A Terceira Turma do Superior Tribunal de Justiça (STJ) definiu as possibilidades de submissão de sociedades de propósito específico (SPE) que atuam na atividade de incorporação imobiliária aos efeitos da recuperação judicial.
O entendimento da Terceira Turma foi estabelecido em processo de recuperação judicial que envolve grupo empresarial formado por holdings e por diversas sociedades de propósito específico. O Tribunal de Justiça de São Paulo (TJSP) havia admitido a possibilidade de recuperação para as SPE em geral, com exceção daquelas dedicadas à incorporação imobiliária, independentemente do regime de afetação patrimonial.
Com base nesse posicionamento, o TJSP concluiu que deveriam ser afastadas da recuperação as SPE com patrimônio de afetação; as sociedades que já haviam exaurido o seu objeto e não tinham mais estoque; e aquelas que, apesar da existência de estoque, não tinham mais dívidas. O tribunal também negou a recuperação para as SPE que estavam inoperantes, pois não haveria atividade empresarial a ser preservada.
Relator do recurso do grupo empresarial, o ministro Villas Bôas Cueva explicou que as SPE são pessoas jurídicas constituídas com a finalidade exclusiva de executar determinado projeto.
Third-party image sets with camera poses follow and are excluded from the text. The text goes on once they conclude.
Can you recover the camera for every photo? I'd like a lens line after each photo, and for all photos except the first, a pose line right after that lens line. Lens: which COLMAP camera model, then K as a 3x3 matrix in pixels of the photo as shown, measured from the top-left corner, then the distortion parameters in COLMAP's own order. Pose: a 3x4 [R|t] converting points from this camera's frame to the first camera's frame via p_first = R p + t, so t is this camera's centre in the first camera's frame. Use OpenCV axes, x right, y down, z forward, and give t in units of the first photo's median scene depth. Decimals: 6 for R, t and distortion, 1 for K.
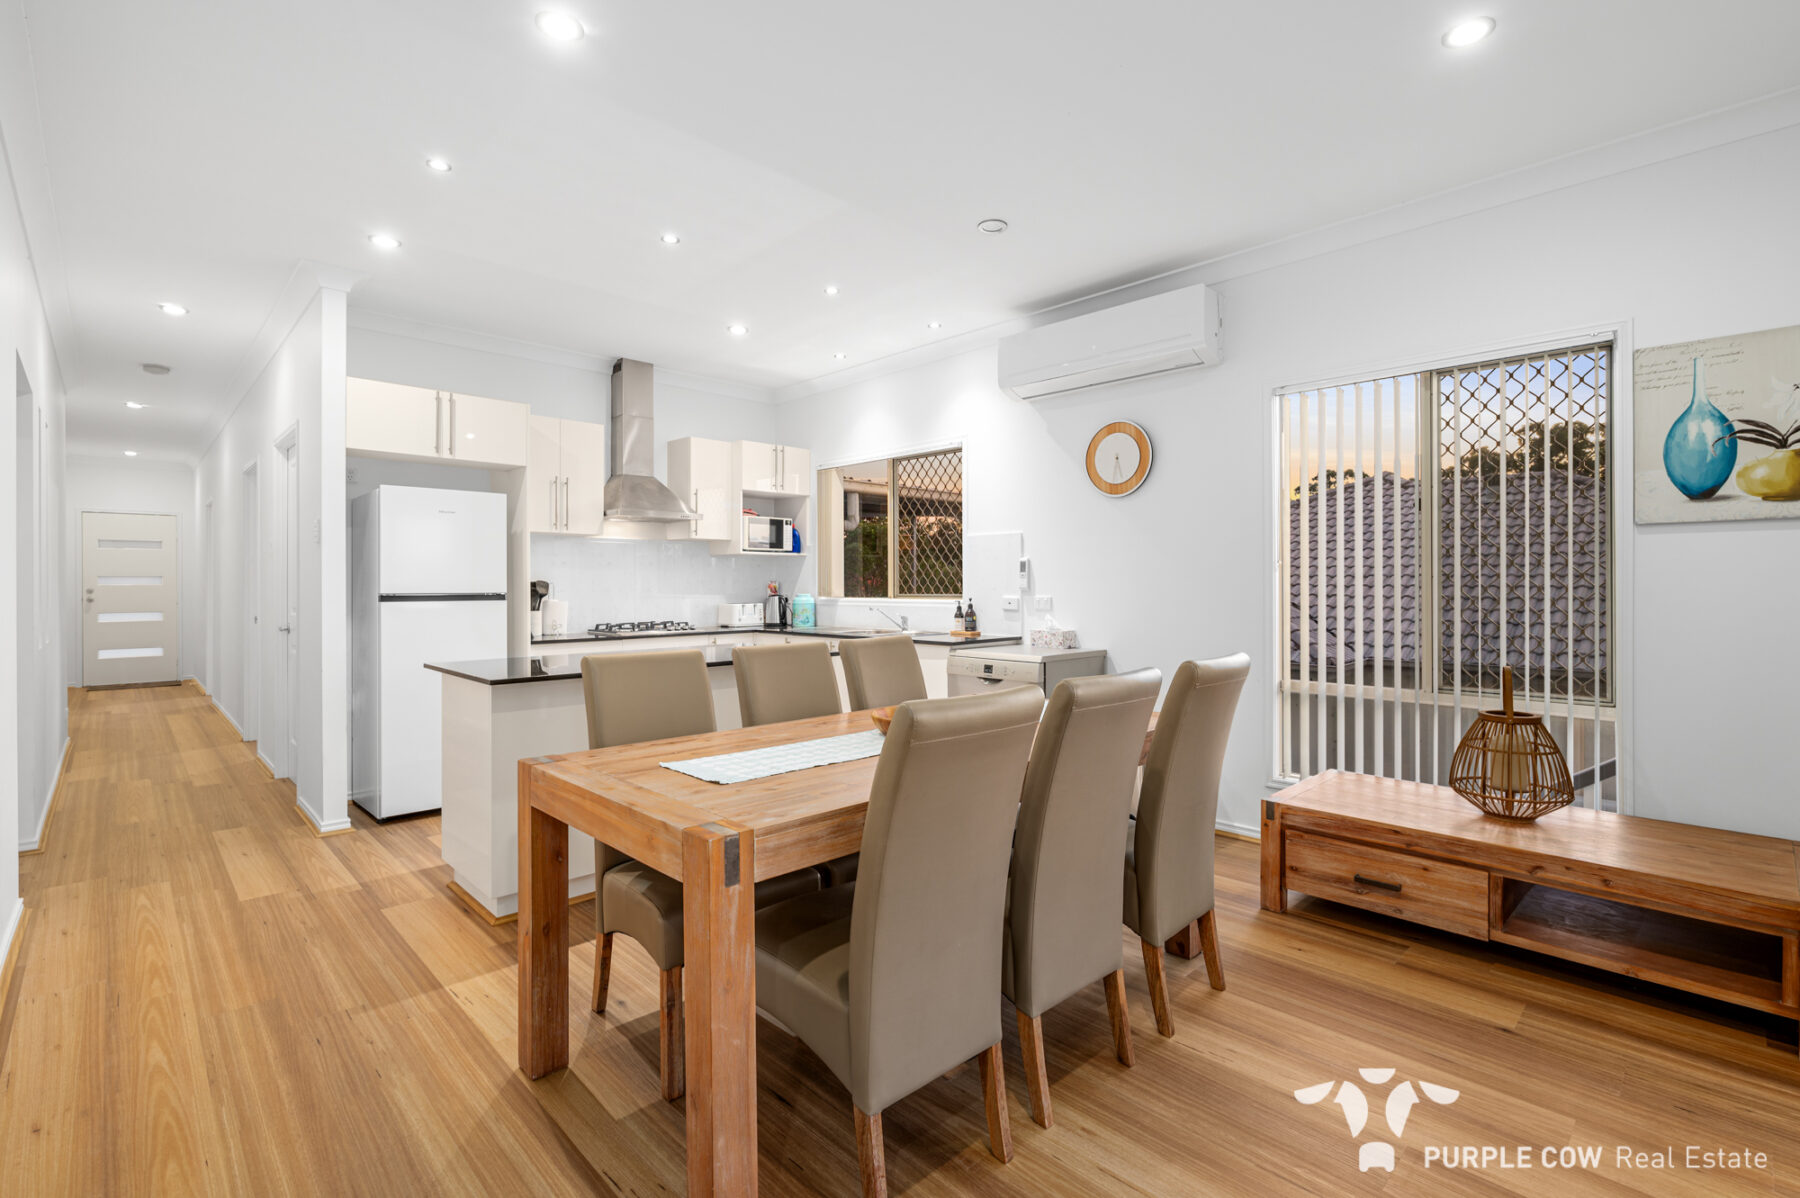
lens RADIAL K [[807.4, 0, 893.9], [0, 807.4, 579.3], [0, 0, 1]] dist [0.000588, 0.000021]
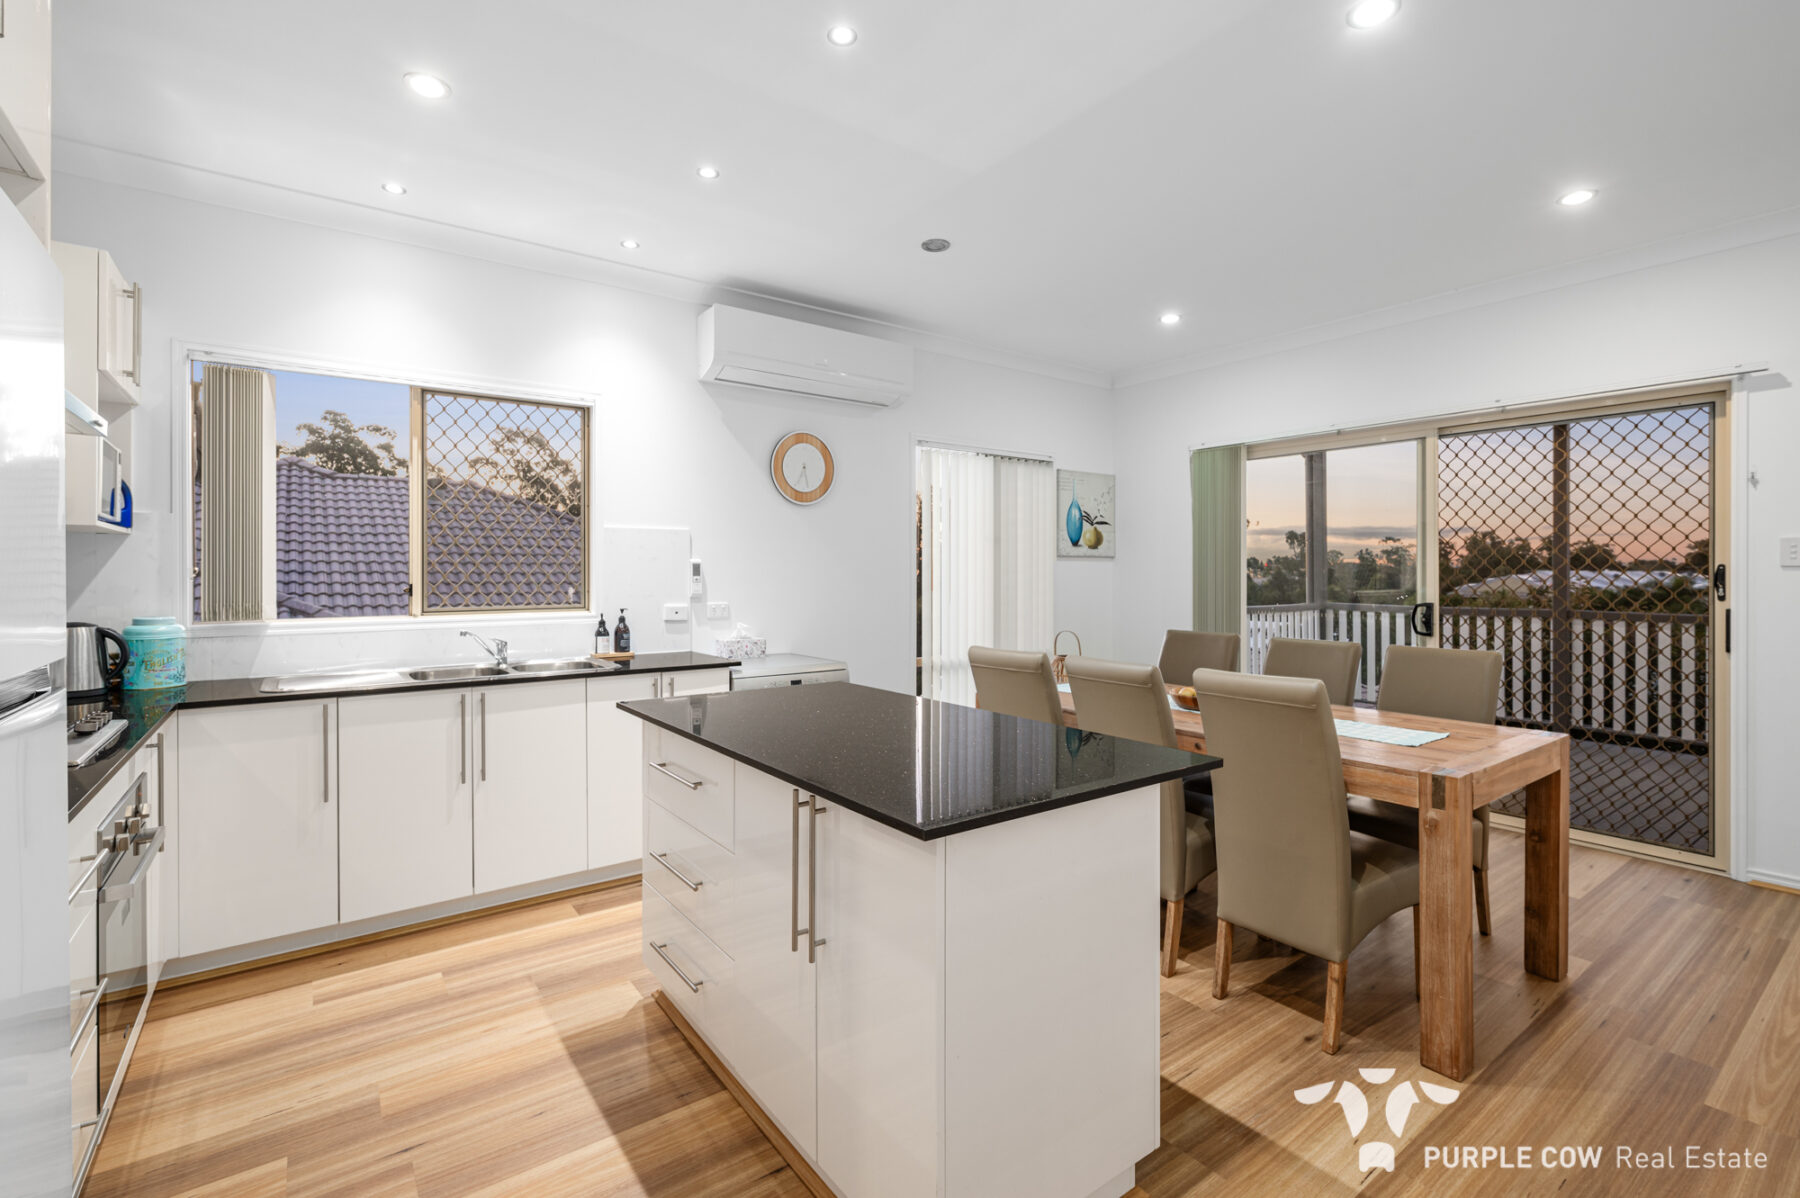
lens RADIAL K [[807.4, 0, 893.9], [0, 807.4, 579.3], [0, 0, 1]] dist [0.000588, 0.000021]
pose [[0.135580, -0.005557, 0.990751, -0.664804], [-0.005410, 0.999965, 0.006349, -0.012084], [-0.990752, -0.006221, 0.135546, 0.669965]]
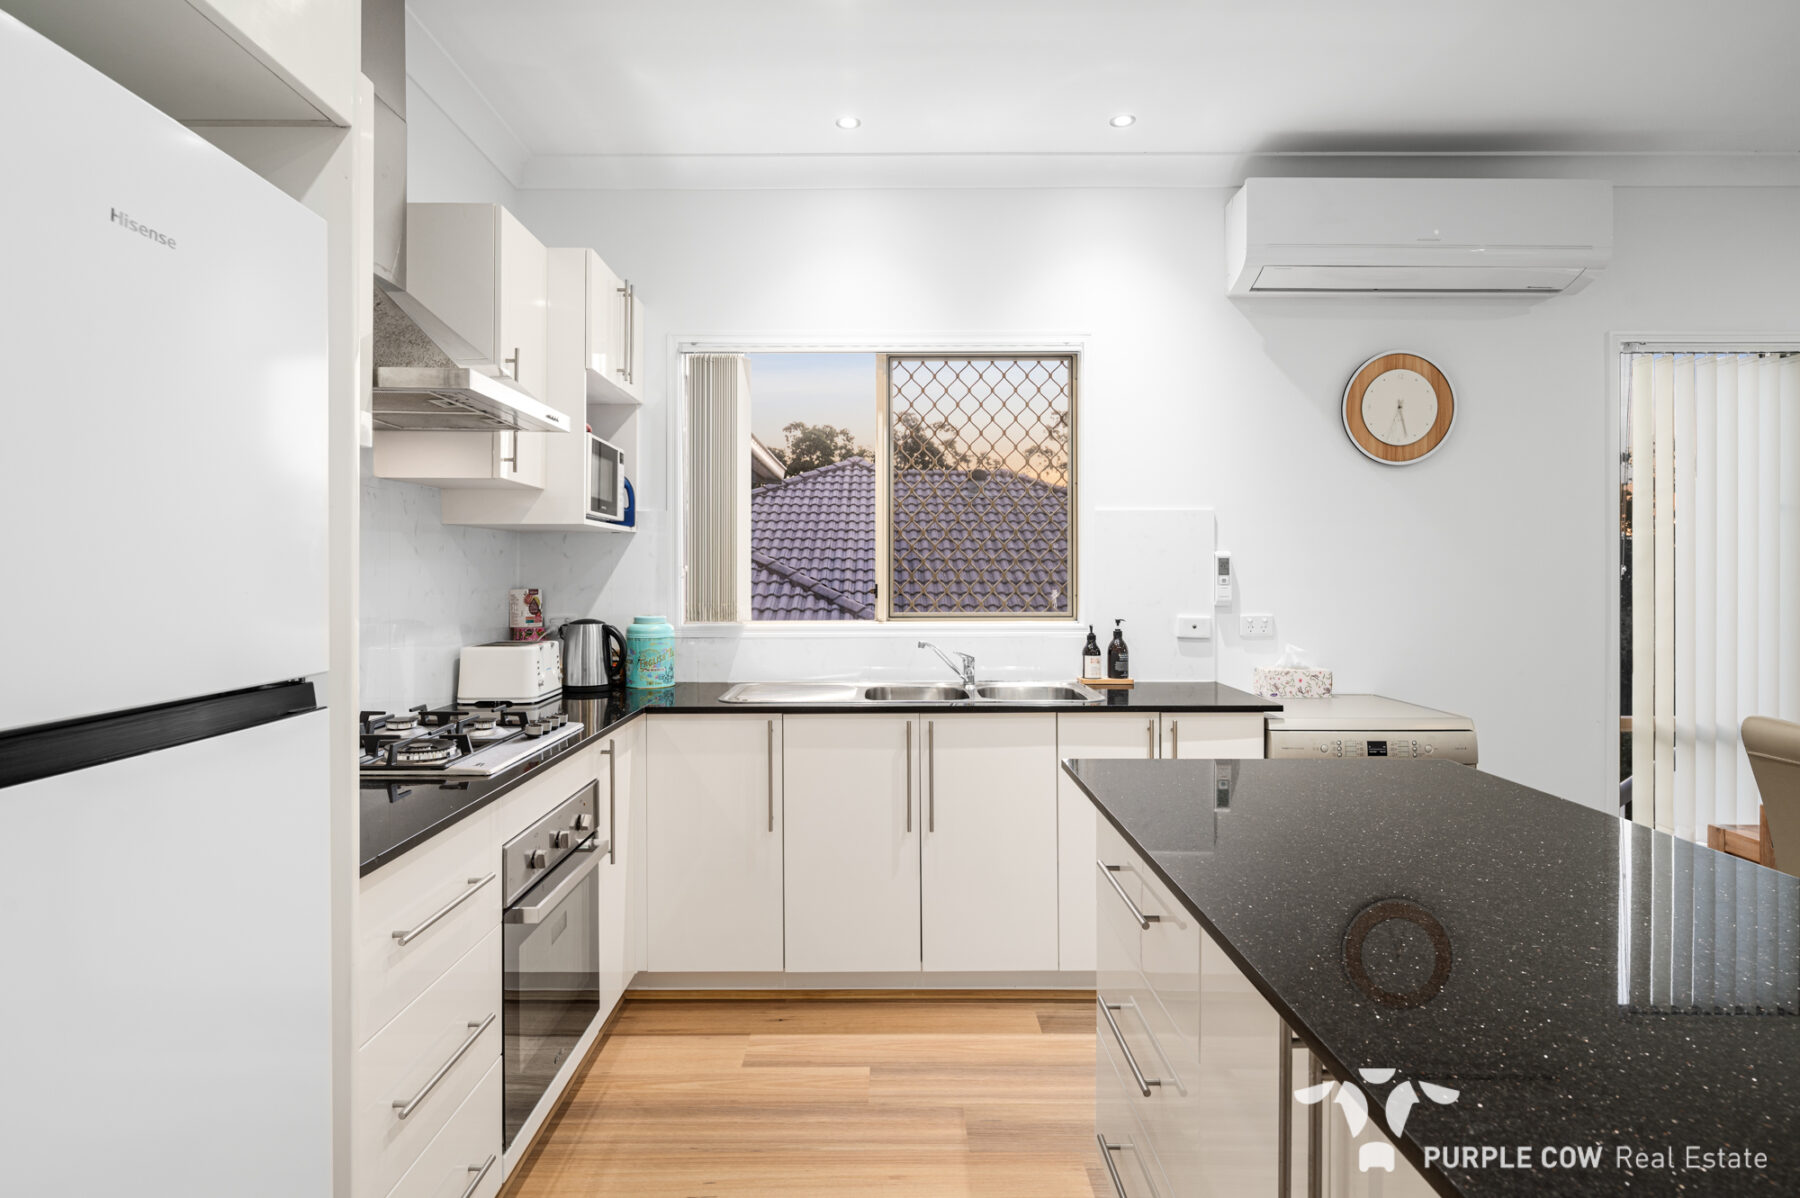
lens RADIAL K [[956.7, 0, 888.1], [0, 956.7, 571.9], [0, 0, 1]] dist [-0.003867, 0.000034]
pose [[0.695806, 0.001292, 0.718229, -0.528189], [-0.004944, 0.999983, 0.002991, -0.012485], [-0.718213, -0.005632, 0.695800, 0.678361]]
Como forma de garantir essa finalidade e evitar o desvio de recursos captados para a execução do objeto social, o magistrado lembrou que a Lei 10.931/2004 acrescentou os artigos 31-A a 31-F à Lei 4.591/1964, introduzindo a figura do patrimônio de afetação na incorporação imobiliária.
"A afetação patrimonial implica a separação de uma parte do patrimônio geral do incorporador, que ficará vinculada a um empreendimento específico, a partir da averbação de um termo de afetação no registro de imóveis", esclareceu o relator.
No campo da incorporação imobiliária, comentou o ministro, as atividades são normalmente estruturadas por meio de uma holding, responsável por controlar várias SPE – cada uma constituída para um empreendimento específico. Nesse caso, prosseguiu, os pedidos de recuperação são feitos pelo grupo empresarial.
Segundo Villas Bôas Cueva, a Lei 11.101/2005 não veda a submissão das incorporadoras ao regime da recuperação, nem impede expressamente a concessão de seus efeitos às SPE, com ou sem patrimônio de afetação.
Entretanto, no caso das SPE com patrimônio de afetação, "os créditos oriundos dos contratos de alienação das unidades imobiliárias, assim como as obrigações decorrentes da atividade de construção e entrega dos referidos imóveis, são insuscetíveis de novação, não podendo o patrimônio de afetação ser contaminado pelas outras relações jurídicas estabelecidas pelas sociedades do grupo", afirmou o ministro.
"Encerrada a obra e entregues as unidades aos adquirentes, o patrimônio de afetação se exaure. Eventuais sobras voltarão a integrar o patrimônio geral da incorporadora e, somente a partir desse momento, poderão ser utilizadas para o pagamento de outros credores", prosseguiu.
Já as SPE que não administram patrimônio de afetação podem se valer dos benefícios da recuperação, desde que não utilizem a consolidação substancial e desde que a incorporadora não tenha sido destituída pelos adquirentes na forma do artigo 43, inciso VI, da Lei 4.591/1964.
No caso da consolidação substancial, a Lei 11.101/2005 possibilita a apresentação de um único plano de recuperação para as empresas que integram o mesmo grupo econômico.
"Com efeito, a estipulação da sociedade de propósito específico tem sua razão de ser na execução de um objeto social único, evitando a confusão entre o seu caixa e as obrigações dos diversos empreendimentos criados pela controladora. Diante disso, não se mostra possível a reunião de seus ativos e passivos com os das outras sociedades do grupo em consolidação substancial, salvo se os credores considerarem essa situação mais benéfica", afirmou Villas Bôas Cueva.
O relator também ponderou que, no caso da decretação de quebra da incorporadora, a falência não atingirá as incorporações submetidas à afetação. Nesse caso, cabe aos adquirentes optar pela continuação da obra ou pela liquidação do patrimônio de afetação, nos termos do artigo 31-F da Lei 4.591/1964.
No caso dos autos, ele disse que o TJSP concluiu não haver atividades a serem preservadas nas SPE da incorporadora. Ao constatar a ausência de atividade das recorrentes, o tribunal de origem "não incursionou na viabilidade econômica das empresas, mas, sim, verificou a ausência de um dos pressupostos para o deferimento do pedido de processamento – o exercício de atividade regular pelo prazo de dois anos", salientou o ministro. E rever esse entendimento exigiria o reexame de fatos e provas, procedimento vedado em recurso especial pela Súmula 7 do STJ.